Added Goodman: “I think he’s only helped by his character, too. I mean, high-character kid, shined when it mattered in the NCAA tournament, for the most part. I think you’re looking at a guy who’s certainly going to go in the top 10 and could go as high as 5.”
Malik Monk: “I wish he was 6-5 and not 6-3 with an average swing span, because for me the poster child for Malik Monk is what Jamal Crawford has done in his career. I think Malik, once he settles into his NBA career, is going to be a scorer off the bench,” Fraschilla said. “I know he probably wouldn’t want to hear that, but he is a — he is still a volume shooter. He had the ultimate green light in high school. He had a green light at Kentucky. It actually hurt them at times. He can put the ball in the basket. There’s no doubt about it. But the fact that he’s undersized, with a below-average wingspan for the position, he is going to have to become what I call a technician. He is really going to have to work on NBA footwork, creating space and separation. It’s all there for him because when you draft these guys nowadays, for the most part, they’re NBA Silly Putty. You get to mold them with your coaching staff. You know, I like him. His NBA future to me is a lead off-the-bench scorer.”

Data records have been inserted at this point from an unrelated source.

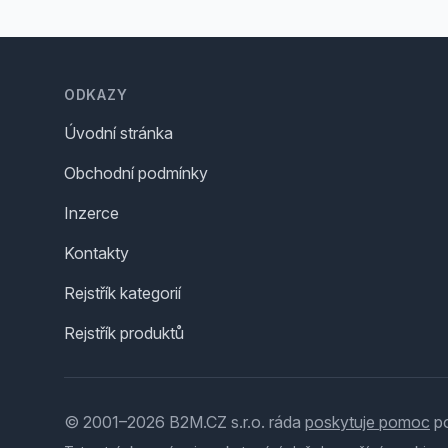
Footer
ODKAZY
Úvodní stránka
Obchodní podmínky
Inzerce
Kontakty
Rejstřík kategorií
Rejstřík produktů
© 2001–2026 B2M.CZ s.r.o. ráda
poskytuje pomoc
po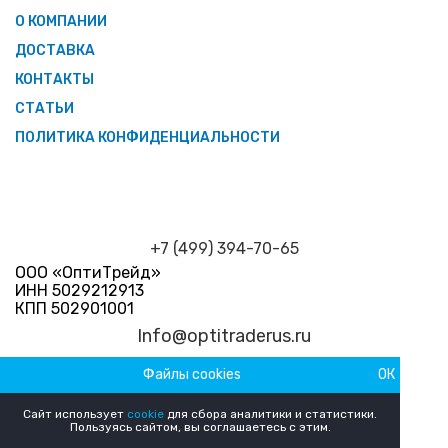
О КОМПАНИИ
ДОСТАВКА
КОНТАКТЫ
СТАТЬИ
ПОЛИТИКА КОНФИДЕНЦИАЛЬНОСТИ
+7 (499) 394-70-65
ООО «ОптиТрейд»
ИНН 5029212913
КПП 502901001
Info@optitraderus.ru
Файлы cookies
ОК
График работы
Пн–Пт 09:00 — 18:00 Сб-Вс Выходной
Сайт использует
cookie
для сбора аналитики и статистики.
Пользуясь сайтом, вы соглашаетесь с этим.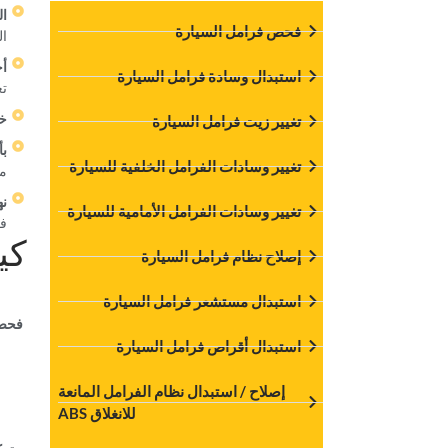
‏ا
‏فحص فرامل السيارة‏
ال
‏أ
استبدال وسادة فرامل السيارة
تع
‏خ
‏تغيير زيت فرامل السيارة‏
‏ب
‏تغيير وسادات الفرامل الخلفية للسيارة‏
مع
‏ن
‏تغيير وسادات الفرامل الأمامية للسيارة‏
في
‏ك
‏إصلاح نظام فرامل السيارة‏
‏استبدال مستشعر فرامل السيارة‏
‏فحص
‏استبدال أقراص فرامل السيارة‏
‏إصلاح / استبدال نظام الفرامل المانعة
للانغلاق ABS‏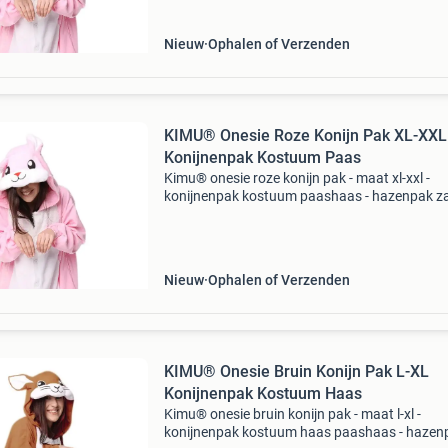
maattabel! Konij
Nieuw
Ophalen of Verzenden
KIMU® Onesie Roze Konijn Pak XL-XXL
Konijnenpak Kostuum Paas
Kimu® onesie roze konijn pak - maat xl-xxl -
konijnenpak kostuum paashaas - hazenpak z
fleece huispak jumpsuit xxxl 3xl dames heren
festival - koop je bij feestinjebeest.nl! Let op de
maattabel! K
Nieuw
Ophalen of Verzenden
KIMU® Onesie Bruin Konijn Pak L-XL
Konijnenpak Kostuum Haas
Kimu® onesie bruin konijn pak - maat l-xl -
konijnenpak kostuum haas paashaas - hazen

Added Goodman: “I think with Malik Monk, it’s not being a volume guy. You know, being able to handle picking your spots in the NBA a little bit because who knows where he’s going to go and how many shots he’s going to get. He had a long leash in a sense for Kentucky because they needed him to score the ball, so I think it’s going to be different for him, most likely, in the NBA, he’s not going to come in and get 20 shots every game. So I think for him, it’s just going to be consistency with his effort and with his production.”
Lastly, given his expressed disdain for the triangle and the Knicks’ emphasis of the offense, Fraschilla was asked whether he thought Fox or Monk was a better fit in the triangle: “I think you have to have a certain type of versatility and skill level to play in the triangle. De’Aaron is going to be able to fit most systems because of his speed,” he said. “I mean, it just doesn’t make sense to walk the ball up the court in the modern NBA into a half-court triangle set, so he’s going to be able to adjust. But you do have to have a certain type of versatility in my opinion to play in the pure triangle because everybody is interchangeable; you have to play multiple positions within the triangle, and that would cater to Frank’s versatility versus De’Aaron’s speed in the NBA game. But again, if you’re not running in the NBA and trying to get easy baskets, you’re probably not a playoff team.”